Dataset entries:
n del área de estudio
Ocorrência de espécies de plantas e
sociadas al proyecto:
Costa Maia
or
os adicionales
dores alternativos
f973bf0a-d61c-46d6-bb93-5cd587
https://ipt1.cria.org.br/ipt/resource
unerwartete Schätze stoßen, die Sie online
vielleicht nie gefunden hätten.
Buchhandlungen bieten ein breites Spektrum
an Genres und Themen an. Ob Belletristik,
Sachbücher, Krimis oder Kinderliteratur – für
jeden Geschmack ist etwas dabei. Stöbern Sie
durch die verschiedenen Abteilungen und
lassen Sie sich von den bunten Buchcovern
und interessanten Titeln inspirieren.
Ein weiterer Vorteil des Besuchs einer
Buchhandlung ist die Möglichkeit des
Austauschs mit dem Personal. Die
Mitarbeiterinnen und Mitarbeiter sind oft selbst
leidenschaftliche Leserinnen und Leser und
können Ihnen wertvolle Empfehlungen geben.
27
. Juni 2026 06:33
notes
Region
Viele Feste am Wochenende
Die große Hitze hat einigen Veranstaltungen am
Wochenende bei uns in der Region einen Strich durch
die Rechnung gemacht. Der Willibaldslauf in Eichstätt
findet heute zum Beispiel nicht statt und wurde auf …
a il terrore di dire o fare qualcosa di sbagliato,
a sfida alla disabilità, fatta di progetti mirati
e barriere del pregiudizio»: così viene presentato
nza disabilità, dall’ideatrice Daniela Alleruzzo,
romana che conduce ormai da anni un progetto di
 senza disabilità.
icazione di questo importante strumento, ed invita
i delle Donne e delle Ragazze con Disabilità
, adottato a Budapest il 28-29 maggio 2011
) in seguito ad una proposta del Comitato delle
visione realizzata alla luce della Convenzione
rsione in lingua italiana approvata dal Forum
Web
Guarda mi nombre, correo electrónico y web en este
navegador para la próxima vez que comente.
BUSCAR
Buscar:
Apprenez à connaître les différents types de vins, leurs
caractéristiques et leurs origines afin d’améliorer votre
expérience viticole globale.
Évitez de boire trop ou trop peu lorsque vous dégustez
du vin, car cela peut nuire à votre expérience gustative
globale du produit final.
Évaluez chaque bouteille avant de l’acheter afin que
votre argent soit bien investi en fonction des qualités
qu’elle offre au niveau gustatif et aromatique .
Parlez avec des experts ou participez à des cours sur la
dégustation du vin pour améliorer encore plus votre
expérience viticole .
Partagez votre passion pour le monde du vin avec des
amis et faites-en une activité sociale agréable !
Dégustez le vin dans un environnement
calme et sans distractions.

YOUR ASSIGNMENT: Nothing but the lines from the one with "i delle Donne e delle Ragazze con Disabilità" through the end of the data above should be repeated, each exactly as it stands.

WRITTEN REPLY:
i delle Donne e delle Ragazze con Disabilità
, adottato a Budapest il 28-29 maggio 2011
) in seguito ad una proposta del Comitato delle
visione realizzata alla luce della Convenzione
rsione in lingua italiana approvata dal Forum
Web
Guarda mi nombre, correo electrónico y web en este
navegador para la próxima vez que comente.
BUSCAR
Buscar:
Apprenez à connaître les différents types de vins, leurs
caractéristiques et leurs origines afin d’améliorer votre
expérience viticole globale.
Évitez de boire trop ou trop peu lorsque vous dégustez
du vin, car cela peut nuire à votre expérience gustative
globale du produit final.
Évaluez chaque bouteille avant de l’acheter afin que
votre argent soit bien investi en fonction des qualités
qu’elle offre au niveau gustatif et aromatique .
Parlez avec des experts ou participez à des cours sur la
dégustation du vin pour améliorer encore plus votre
expérience viticole .
Partagez votre passion pour le monde du vin avec des
amis et faites-en une activité sociale agréable !
Dégustez le vin dans un environnement
calme et sans distractions.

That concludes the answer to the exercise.